*** Opening Data section ***
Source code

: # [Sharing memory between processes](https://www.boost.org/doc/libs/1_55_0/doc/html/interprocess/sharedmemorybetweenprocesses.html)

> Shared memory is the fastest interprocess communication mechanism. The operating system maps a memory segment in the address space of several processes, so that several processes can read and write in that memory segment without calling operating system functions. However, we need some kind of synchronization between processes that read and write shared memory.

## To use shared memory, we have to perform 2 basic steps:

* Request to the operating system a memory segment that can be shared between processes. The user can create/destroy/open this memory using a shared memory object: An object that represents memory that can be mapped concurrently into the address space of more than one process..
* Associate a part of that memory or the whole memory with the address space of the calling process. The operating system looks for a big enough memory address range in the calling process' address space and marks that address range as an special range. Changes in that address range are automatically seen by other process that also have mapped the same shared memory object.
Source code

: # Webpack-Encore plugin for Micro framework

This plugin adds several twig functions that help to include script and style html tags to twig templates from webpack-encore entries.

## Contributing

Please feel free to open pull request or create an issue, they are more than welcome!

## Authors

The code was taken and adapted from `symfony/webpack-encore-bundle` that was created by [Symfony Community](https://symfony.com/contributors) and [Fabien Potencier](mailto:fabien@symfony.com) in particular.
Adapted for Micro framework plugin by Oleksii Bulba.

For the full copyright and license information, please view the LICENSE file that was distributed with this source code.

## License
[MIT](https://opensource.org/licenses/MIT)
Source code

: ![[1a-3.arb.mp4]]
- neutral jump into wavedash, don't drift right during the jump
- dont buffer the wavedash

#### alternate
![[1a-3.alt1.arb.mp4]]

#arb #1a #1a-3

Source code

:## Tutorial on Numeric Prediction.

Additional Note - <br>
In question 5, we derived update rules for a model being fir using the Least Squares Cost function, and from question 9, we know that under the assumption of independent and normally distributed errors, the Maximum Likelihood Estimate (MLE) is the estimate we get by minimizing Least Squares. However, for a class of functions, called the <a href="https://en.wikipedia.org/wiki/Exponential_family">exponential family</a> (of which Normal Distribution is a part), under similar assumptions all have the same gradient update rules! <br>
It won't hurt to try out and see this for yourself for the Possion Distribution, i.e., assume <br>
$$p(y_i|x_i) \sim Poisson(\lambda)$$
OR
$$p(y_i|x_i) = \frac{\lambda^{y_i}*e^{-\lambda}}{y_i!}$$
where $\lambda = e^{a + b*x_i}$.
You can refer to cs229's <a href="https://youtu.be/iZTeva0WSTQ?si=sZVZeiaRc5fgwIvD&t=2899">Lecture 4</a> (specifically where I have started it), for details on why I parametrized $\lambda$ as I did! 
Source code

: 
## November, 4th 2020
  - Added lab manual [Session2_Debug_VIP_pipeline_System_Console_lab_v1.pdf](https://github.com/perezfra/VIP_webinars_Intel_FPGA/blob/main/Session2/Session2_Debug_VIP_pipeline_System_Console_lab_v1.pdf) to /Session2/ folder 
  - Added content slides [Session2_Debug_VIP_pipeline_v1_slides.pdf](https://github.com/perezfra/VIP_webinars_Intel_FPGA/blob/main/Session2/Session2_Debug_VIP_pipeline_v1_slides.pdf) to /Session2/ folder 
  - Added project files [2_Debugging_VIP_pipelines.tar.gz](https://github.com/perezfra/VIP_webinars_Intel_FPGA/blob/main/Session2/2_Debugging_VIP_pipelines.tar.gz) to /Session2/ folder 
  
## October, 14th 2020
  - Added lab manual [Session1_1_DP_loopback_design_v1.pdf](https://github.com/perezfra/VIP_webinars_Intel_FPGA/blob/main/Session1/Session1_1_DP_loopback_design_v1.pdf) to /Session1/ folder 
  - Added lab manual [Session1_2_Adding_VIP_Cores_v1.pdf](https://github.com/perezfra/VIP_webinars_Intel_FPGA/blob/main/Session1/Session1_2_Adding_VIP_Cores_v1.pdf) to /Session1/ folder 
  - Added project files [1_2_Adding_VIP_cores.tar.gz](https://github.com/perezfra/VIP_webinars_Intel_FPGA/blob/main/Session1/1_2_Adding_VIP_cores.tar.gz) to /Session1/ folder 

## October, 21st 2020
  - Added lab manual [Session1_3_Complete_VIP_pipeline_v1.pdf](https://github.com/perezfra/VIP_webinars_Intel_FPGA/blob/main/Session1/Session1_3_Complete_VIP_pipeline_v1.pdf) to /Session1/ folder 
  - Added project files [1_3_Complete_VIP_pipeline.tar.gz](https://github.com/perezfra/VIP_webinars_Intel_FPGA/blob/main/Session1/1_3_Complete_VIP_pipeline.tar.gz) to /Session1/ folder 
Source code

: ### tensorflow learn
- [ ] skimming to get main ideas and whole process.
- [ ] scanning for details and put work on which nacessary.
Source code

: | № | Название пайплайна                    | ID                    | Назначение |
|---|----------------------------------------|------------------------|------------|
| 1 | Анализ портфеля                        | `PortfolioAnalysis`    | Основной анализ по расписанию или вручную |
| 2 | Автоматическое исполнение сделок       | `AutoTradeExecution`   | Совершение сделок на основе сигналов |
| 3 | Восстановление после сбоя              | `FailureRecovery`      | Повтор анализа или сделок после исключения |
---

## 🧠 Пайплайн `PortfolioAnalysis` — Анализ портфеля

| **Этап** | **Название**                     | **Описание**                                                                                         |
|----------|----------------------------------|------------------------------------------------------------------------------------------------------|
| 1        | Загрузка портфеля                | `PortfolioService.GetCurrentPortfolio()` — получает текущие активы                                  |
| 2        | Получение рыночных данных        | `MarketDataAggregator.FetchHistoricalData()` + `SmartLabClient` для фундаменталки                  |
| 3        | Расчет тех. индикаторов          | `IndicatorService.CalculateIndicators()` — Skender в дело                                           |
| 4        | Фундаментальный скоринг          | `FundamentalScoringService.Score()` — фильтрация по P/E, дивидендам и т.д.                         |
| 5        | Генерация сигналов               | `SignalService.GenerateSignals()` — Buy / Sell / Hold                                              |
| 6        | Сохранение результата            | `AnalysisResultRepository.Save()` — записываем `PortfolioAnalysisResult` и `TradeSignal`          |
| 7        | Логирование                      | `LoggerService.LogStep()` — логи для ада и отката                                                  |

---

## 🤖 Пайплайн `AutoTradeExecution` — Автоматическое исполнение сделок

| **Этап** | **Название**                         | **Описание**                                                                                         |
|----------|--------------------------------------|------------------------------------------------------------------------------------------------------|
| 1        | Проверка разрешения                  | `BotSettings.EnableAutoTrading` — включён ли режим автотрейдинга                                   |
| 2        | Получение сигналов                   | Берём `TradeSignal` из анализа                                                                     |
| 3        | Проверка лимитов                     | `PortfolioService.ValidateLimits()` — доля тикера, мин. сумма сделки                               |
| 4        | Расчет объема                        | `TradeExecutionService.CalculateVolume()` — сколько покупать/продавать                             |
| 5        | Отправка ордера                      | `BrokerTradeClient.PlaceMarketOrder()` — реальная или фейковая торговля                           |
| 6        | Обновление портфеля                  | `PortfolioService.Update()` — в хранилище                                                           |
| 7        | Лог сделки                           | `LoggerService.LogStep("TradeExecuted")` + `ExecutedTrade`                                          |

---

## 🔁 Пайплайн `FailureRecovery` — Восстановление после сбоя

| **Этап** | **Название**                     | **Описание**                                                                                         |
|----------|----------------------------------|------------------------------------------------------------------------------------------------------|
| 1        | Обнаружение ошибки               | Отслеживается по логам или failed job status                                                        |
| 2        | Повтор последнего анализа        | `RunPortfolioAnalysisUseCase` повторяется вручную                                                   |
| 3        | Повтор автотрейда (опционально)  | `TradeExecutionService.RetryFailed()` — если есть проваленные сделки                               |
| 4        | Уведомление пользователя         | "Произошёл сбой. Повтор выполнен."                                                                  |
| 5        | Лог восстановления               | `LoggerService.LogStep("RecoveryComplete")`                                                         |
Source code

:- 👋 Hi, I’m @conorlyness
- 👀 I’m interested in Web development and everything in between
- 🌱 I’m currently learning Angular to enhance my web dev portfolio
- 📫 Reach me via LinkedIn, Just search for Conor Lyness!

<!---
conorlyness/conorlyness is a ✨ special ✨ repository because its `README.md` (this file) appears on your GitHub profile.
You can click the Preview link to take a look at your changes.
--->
*** Closing Data section ***
*** Opening Data section ***
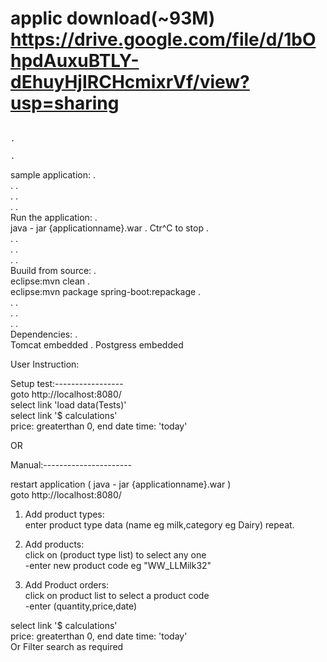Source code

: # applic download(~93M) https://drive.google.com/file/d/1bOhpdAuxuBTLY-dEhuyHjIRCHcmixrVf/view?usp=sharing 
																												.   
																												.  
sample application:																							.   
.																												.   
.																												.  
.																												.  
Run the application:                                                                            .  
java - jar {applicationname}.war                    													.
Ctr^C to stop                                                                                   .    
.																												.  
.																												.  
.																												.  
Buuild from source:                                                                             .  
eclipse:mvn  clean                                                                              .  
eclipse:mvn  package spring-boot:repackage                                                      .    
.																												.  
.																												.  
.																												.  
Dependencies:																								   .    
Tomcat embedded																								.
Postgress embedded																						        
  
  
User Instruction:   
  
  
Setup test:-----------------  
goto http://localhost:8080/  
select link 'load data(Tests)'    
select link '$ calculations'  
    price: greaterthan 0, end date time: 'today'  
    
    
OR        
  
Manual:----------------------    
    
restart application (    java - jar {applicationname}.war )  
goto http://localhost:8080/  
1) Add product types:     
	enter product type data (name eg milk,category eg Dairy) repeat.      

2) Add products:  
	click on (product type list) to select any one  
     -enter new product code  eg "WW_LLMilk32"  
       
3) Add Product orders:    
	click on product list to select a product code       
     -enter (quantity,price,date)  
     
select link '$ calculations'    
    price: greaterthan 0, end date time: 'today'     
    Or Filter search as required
*** Closing Data section ***
▶ _Aim of the task_: In the data, starting with the line that contains "write shared memory." and going on through the line that contains "## To use shared", switch "memory segment" to "memory region" and reproduce only those lines with everything else unchanged.

▶ _Output for this exercise_:
> Shared memory is the fastest interprocess communication mechanism. The operating system maps a memory region in the address space of several processes, so that several processes can read and write in that memory region without calling operating system functions. However, we need some kind of synchronization between processes that read and write shared memory.

## To use shared memory, we have to perform 2 basic steps:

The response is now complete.